*Task material*:
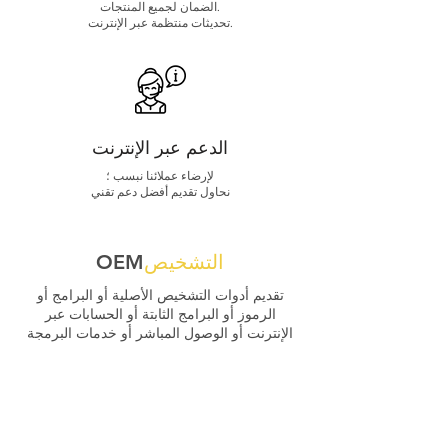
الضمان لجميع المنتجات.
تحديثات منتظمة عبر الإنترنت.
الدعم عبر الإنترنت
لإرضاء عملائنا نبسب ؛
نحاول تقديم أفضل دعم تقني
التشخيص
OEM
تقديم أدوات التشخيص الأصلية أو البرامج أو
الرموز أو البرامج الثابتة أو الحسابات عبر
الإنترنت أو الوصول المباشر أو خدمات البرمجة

==

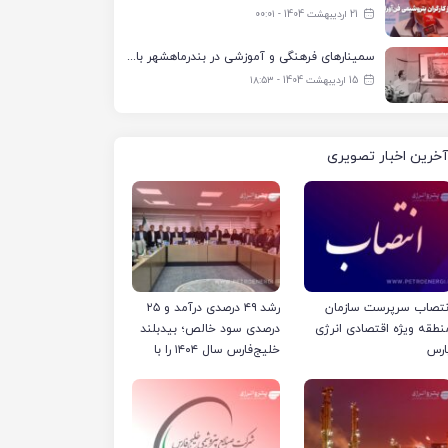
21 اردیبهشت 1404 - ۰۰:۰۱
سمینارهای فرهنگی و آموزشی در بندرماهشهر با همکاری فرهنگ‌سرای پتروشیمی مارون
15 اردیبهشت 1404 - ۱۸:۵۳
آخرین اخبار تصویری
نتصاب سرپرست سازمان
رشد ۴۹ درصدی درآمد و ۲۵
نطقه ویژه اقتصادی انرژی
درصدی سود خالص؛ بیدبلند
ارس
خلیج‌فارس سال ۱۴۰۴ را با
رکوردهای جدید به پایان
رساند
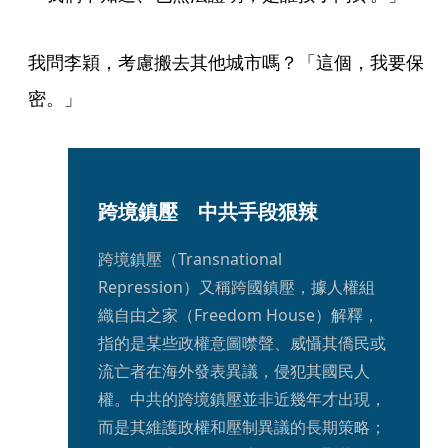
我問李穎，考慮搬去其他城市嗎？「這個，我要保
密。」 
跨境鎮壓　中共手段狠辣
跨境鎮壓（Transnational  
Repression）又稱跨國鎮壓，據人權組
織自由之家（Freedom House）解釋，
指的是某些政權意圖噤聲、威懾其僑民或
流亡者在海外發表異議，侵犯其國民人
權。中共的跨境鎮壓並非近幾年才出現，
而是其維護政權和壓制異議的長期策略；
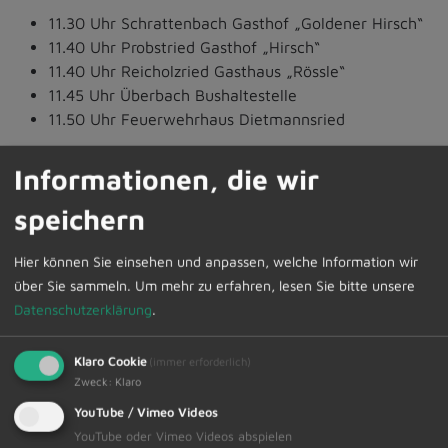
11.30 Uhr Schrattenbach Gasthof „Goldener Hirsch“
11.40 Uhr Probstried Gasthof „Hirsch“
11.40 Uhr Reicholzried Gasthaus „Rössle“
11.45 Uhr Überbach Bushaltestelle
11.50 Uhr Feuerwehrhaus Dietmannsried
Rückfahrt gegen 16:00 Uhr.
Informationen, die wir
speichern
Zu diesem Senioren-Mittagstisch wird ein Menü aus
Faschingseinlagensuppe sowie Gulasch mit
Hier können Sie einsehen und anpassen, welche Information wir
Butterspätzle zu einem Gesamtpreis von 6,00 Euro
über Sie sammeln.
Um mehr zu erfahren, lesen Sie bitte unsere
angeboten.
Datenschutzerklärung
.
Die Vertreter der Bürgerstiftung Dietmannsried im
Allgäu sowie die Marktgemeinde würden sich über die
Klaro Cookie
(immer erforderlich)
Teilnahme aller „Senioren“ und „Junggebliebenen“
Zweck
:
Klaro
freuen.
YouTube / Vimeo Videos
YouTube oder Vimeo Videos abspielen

*What the task requires*: Above are the records; repeat exactly the lines from the one holding "نحاول تقديم أفضل دعم تقني" down to the one holding "الإنترنت أو الوصول المباشر أو خدمات البرمجة", end lines included.

*Answer box*:
نحاول تقديم أفضل دعم تقني
التشخيص
OEM
تقديم أدوات التشخيص الأصلية أو البرامج أو
الرموز أو البرامج الثابتة أو الحسابات عبر
الإنترنت أو الوصول المباشر أو خدمات البرمجة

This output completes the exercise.